Legislation on tackling the gender pay gap should come into force early next year.
It comes as a new campaign gets underway warning that from today until the end of the year, women are effectively working for free - because of the 14% gap in gender pay.
Labour Senator Ivana Bacik said her legislation requiring larger companies to publish the details of their pay, should make a difference:
"We have seen this model work in other countries, in Belgium for example," she said. "It is just being introduced in Britain this year and it has been introduced in Australia some years ago."
"We know that it works and it is a carrot approach because it requires employers to publish data but it also enables them to address a gender pay gap where it exists.

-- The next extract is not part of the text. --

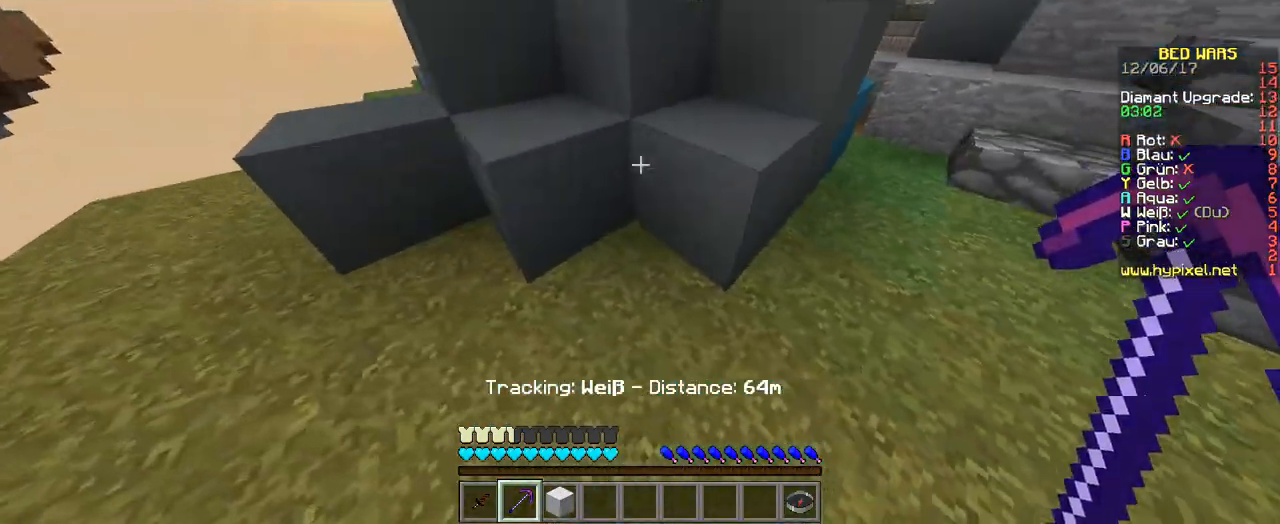
{"keys": ["a", "w"], "events": [[336, "w", "down"]]}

"I am glad the government has accepted the legislation and I am hopeful it will become law next year."
Dress for Success
The Dress for Success campaign has designated today as Ireland's Equal Pay Day to raise awareness of the issue.
Speaking at the launch of the campaign this morning, leading jewellery designer Chupi Sweetman warned that women often have to hide their age and relationship in job interviews:
"When women come in to interview my friends tell me they take off their wedding rings, they take off their engagement rings," she said.

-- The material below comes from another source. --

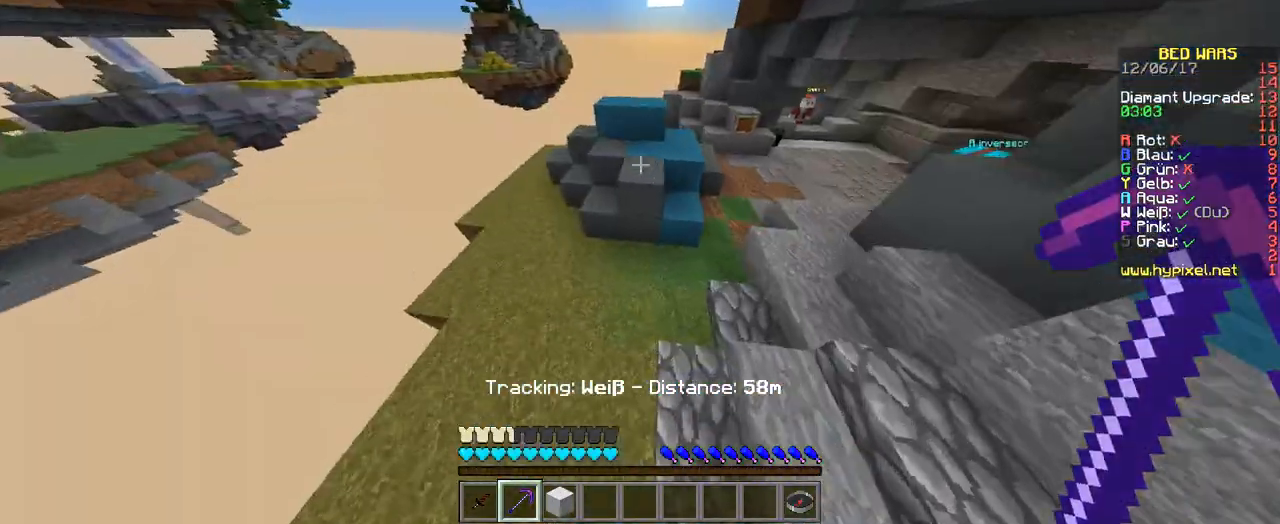
{"keys": ["a", "w"], "events": [[202, "w", "up"], [437, "w", "down"]]}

"You don't want to be a woman in your 30s interviewing because all an employer is looking at is the chance you are going to get pregnant and leave."
The Dress for Success campaign aims to raise awareness of the issue while working with policymakers, employers and other key stakeholders to consider measures to ensure full workplace equality.
Ms Sweetman was speaking as the controversy continues surrounding interview questions posed by junior minister John Halligan to a woman in a department job interview.
Senator Bacik has insisted Deputy Halligan should resign after asking the woman if she was married and if she had children.
The Minister for Justice Charlie Flanagan has said he does not believe Deputy Halligan's conduct constitutes a "hanging offence."
Gender Pay Gap Information Bill
The Labour Party's Gender Pay Gap Information Bill passed Committee stage in the Seanad on October 25th.
If enacted, the bill would oblige larger companies to publish transparent gender pay data - highlighting any existing gender-based pay discrepancies.
The party has said the legislation has already received cross-party support.